Andere Reporter sind entweder getötet – wie Toofan Omar, der Besitzer des Privatradios Paktia Ghag Radio – oder entführt worden wie Nematullah Hemat von Ghargasht TV. In Jalalabad wurde Amdadullah Hamdard erschossen, der regelmässig für die deutsche Wochenzeitung «Die Zeit» Texte übersetzt hatte.
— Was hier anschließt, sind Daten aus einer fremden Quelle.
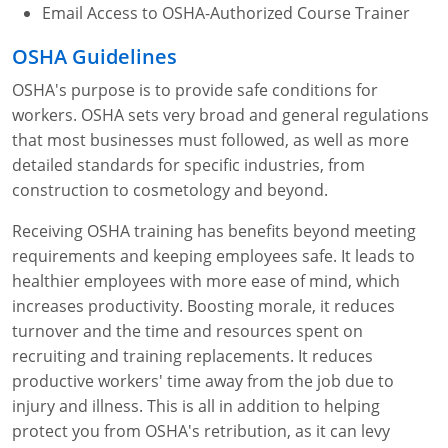
Email Access to OSHA-Authorized Course Trainer
OSHA Guidelines
OSHA's purpose is to provide safe conditions for
workers. OSHA sets very broad and general regulations
that most businesses must followed, as well as more
detailed standards for specific industries, from
construction to cosmetology and beyond.
Receiving OSHA training has benefits beyond meeting
requirements and keeping employees safe. It leads to
healthier employees with more ease of mind, which
increases productivity. Boosting morale, it reduces
turnover and the time and resources spent on
recruiting and training replacements. It reduces
productive workers' time away from the job due to
injury and illness. This is all in addition to helping
protect you from OSHA's retribution, as it can levy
Auch Ausländer kommen nicht zum Flughafen durch

Auch die Ansage, Ausländer und deren Helfer hätten nichts zu befürchten, stösst bei den eigenen Leuten offensichtlich auf taube Ohren: Nachdem gestern Australien seine Bürger aufgefordert hat, das Land über den Flughafen Kabul zu verlassen, wurden jene an Strassen-Kontrollposten zurückgewiesen – mit Peitschenhieben und Warnschüssen, berichtet der «Guardian».

Dass auch viele Afghanen den neuen Machthabern nicht über den Weg trauen, zeigen erschütternde Szenen vom Flughafen Kabul: Dort haben Frauen britischen Soldaten ihre Babys zugeworfen, damit diese die Kinder einfach nur aus dem Land bringen.
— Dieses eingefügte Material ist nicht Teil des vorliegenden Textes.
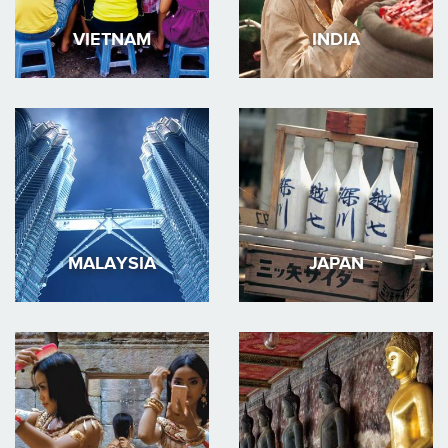
VIETNAM
INDIA
MALAYSIA
JAPAN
«Es war schrecklich», sagt ein Armeeangehöriger dem Sender Sky News. «Frauen haben ihre Babys über den Stacheldrahtzaun geworfen und die Soldaten gebeten, sie mitzunehmen. Einige blieben am Stacheldrahtzaun hängen.» Taten der Verzweiflung, die auch noch vergebens sind: London betont, es würden keine Kinder ohne Elternteil ausgeflogen.

Jagd auf Kollaborateure

Warum viele Afghanen jetzt Panik haben, beleuchtet ein aktueller Bericht der UNO: Demnach haben die Taliban auf der Suche nach Kollaborateuren einen Gang hochgeschaltet. Wie die Nachrichtenagentur AFP und weitere Medien melden, hätte die neuen Machthaber entsprechende schwarze Listen angefertigt.

Sippenhaft inklusive: «Sie zielen auf die Familien jener, die sich nicht ergeben wollen», erklärt UNO-Mann Christian Nellemann der AFP. «Sie verfolgen und verurteilen die Familien nach islamischen Recht. Wir erwarten, dass Personen, die entweder mit der Nato oder ihren Verbündeten zusammengearbeitet haben, wie auch ihre Familien gefoltert und exekutiert werden.»

Wie schon vorgestern berichtet, sollen die Taliban mit ihren Listen nun von Haus zu Haus ziehen. Auch zwischen Volksgruppen soll es bereits Übergriffe gegeben haben: Die BBC berichtet, dass Mitglieder der Hazara von den paschtunischen Taliban «gefoltert und massakriert» worden seien.